Des pratiques innovantes

Pour parvenir à de tels résultats, l'équipe de l'Inra de Mirecourt a du changer sa façon de faire mais aussi sa façon de penser le métier.
Jean-Louis Fiorelli, chercheur à l'Inra de Mirecourt, souligne :

Le changement ne s'est pas fait du jour au lendemain. Il nous a fallu changer nos repères, revisiter ou inventer de nouvelles pratiques.

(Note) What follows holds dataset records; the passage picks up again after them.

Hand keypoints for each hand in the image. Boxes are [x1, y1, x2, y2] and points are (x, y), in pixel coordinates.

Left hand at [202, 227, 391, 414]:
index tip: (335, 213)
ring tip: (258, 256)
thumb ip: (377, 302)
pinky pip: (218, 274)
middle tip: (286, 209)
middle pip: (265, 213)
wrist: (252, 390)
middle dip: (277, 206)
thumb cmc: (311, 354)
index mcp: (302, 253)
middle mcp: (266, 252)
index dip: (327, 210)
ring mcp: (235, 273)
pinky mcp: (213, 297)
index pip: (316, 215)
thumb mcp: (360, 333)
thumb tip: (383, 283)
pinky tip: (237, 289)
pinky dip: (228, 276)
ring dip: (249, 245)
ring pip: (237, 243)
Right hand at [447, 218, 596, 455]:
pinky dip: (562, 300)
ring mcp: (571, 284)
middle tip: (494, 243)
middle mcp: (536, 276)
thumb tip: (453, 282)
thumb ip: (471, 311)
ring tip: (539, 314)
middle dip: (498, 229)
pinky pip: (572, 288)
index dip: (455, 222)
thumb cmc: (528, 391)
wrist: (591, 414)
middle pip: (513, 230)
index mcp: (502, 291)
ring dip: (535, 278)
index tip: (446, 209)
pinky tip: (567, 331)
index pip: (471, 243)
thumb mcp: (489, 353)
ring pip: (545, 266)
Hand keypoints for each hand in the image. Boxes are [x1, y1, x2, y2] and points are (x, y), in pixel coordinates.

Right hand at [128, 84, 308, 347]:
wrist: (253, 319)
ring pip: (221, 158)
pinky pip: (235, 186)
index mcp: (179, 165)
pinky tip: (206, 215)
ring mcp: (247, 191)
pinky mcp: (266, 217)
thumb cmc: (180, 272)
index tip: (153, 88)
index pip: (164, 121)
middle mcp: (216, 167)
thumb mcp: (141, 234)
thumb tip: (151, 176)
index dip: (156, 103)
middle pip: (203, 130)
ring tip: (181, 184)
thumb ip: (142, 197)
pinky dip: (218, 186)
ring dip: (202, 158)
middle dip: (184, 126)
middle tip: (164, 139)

Désormais, l'équipe n'hésite pas à faire varier l'effectif du troupeau, comme l'explique Louis Echampard, technicien :

Les premières années, le stock de foin a fortement augmenté. L'effectif d'animaux ne nous permettait pas de le résorber. En 2007, nous avons donc décidé d'élever des boeufs pour utiliser le stock. L'ensemble des veaux mâles nés cette année, soit une vingtaine, a été élevé. La campagne suivante, on a commencé à élever un autre lot, qu'on a finalement vendu à seize mois. Car depuis 2009, les mauvaises saisons se sont multipliées, et la récote de l'herbe a fortement baissé.

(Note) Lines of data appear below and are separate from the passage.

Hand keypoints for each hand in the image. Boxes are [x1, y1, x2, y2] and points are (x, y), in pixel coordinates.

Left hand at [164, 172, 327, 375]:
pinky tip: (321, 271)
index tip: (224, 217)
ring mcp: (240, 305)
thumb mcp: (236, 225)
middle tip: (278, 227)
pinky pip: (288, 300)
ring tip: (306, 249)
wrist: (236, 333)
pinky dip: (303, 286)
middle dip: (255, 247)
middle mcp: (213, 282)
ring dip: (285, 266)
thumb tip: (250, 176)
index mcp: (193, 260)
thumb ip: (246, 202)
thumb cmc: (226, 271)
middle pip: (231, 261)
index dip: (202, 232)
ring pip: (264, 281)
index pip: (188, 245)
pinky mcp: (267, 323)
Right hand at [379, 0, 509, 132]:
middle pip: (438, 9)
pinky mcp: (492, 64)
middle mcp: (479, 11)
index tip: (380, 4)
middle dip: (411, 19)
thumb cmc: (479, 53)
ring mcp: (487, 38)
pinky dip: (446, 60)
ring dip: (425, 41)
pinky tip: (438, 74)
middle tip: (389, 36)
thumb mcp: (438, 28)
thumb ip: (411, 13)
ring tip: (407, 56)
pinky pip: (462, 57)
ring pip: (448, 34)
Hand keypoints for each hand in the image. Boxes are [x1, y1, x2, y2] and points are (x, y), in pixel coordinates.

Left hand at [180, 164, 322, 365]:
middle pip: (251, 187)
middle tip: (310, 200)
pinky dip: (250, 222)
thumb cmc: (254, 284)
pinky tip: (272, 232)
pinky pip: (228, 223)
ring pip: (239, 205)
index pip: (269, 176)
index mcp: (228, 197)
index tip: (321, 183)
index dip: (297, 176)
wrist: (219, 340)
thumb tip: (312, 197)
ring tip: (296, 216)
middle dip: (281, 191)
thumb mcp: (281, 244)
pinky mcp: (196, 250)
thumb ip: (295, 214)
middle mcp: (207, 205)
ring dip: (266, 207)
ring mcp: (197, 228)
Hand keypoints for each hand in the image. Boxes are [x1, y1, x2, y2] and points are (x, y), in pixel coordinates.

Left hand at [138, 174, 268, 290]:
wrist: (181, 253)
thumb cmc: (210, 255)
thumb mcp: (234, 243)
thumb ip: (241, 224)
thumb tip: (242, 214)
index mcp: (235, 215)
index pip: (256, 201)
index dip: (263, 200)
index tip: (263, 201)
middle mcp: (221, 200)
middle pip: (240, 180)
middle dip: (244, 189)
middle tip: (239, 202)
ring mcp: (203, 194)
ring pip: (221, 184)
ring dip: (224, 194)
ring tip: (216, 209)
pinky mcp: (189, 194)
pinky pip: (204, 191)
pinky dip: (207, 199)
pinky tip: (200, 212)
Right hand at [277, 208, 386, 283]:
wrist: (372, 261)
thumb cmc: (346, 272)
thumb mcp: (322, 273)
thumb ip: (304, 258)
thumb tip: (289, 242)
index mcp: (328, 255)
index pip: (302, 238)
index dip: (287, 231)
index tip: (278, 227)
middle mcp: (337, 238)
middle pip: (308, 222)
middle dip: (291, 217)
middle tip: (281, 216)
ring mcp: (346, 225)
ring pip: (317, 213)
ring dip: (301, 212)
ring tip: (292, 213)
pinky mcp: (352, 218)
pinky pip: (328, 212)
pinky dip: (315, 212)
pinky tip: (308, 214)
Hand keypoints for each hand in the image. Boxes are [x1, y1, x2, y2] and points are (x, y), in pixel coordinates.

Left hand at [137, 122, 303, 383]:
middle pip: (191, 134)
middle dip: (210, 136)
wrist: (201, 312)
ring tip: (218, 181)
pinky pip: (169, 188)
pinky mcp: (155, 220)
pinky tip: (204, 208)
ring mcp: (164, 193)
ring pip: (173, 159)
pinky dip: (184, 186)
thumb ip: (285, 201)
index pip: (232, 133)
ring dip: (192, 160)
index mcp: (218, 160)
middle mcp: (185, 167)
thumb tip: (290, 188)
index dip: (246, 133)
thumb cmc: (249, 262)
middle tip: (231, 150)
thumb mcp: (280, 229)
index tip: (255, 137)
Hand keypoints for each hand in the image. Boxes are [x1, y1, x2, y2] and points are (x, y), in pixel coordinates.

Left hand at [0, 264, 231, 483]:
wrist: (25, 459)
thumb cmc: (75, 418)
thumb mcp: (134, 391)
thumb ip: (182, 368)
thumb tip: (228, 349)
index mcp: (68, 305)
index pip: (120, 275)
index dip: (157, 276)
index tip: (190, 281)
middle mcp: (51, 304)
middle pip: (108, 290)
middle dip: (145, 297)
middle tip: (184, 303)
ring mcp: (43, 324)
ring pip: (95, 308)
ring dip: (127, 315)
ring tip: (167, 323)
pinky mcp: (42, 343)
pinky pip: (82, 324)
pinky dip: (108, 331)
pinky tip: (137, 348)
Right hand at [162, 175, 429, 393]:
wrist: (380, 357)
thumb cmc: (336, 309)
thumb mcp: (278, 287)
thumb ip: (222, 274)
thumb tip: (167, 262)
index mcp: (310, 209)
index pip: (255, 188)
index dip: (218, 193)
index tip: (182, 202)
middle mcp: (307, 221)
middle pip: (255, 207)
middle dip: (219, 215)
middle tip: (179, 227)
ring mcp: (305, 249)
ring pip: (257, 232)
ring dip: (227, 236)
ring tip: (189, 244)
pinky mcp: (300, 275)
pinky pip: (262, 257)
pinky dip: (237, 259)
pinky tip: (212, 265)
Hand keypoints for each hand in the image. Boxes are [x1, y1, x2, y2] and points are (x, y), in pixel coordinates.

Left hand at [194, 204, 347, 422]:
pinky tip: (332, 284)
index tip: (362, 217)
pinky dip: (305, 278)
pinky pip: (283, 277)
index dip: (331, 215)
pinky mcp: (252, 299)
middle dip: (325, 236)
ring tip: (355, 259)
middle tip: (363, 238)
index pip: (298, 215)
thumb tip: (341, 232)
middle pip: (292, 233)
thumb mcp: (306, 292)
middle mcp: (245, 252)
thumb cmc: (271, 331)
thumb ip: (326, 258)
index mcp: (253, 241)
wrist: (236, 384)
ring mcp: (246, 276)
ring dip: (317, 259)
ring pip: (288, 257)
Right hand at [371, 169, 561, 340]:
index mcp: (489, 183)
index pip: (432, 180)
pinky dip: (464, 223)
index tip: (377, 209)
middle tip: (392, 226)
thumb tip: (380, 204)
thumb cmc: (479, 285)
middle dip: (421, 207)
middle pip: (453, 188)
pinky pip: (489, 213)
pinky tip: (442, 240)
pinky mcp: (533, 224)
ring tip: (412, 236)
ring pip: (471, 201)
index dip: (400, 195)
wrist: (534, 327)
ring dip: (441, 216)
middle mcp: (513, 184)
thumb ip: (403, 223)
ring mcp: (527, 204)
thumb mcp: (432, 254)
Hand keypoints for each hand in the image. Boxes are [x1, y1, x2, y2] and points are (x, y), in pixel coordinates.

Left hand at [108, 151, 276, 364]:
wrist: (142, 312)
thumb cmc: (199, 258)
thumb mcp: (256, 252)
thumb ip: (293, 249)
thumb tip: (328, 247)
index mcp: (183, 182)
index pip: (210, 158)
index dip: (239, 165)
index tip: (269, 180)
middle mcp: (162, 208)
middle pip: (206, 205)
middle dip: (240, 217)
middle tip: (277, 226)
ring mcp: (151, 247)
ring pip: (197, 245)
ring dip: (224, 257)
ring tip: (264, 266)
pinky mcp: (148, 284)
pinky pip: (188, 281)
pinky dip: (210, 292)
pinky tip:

D'autres pratiques innovantes ont été mises en place parmi lesquelles l'allongement de la lactation. Jean-Marie Trommenschlager, technicien, explique la démarche :

En 2006, nous avons rencontré de gros problème de reproduction sur le SH, un tiers seulement des vaches étaient pleines. Elles n'étaient pas assez en état pour se reproduire. Nous avions plusieurs leviers d'actions à notre disposition : avancer la date de vêlage d'un mois, suivre au plus près les chaleurs pour être proréactif. C'est une troisième solution pour laquelle nous avons opté : l'allongement de la lactation. Les vaches ont finalement une bonne persistance laitière et elles ont le temps de reprendre de l'état. Des vaches à 10 000 kg en bio et sans concentrés, c'est donc possible… sur deux ans.

Les résultats obtenus par l'unité depuis maintenant dix ans démontrent que conduire des systèmes agricoles autonomes ayant très peu recours aux intrants et préservant la biodiversité est possible, tout en maintenant une rentabilité économique élevée, pour peu que l'on raisonne différemment et qu'on fasse évoluer les pratiques.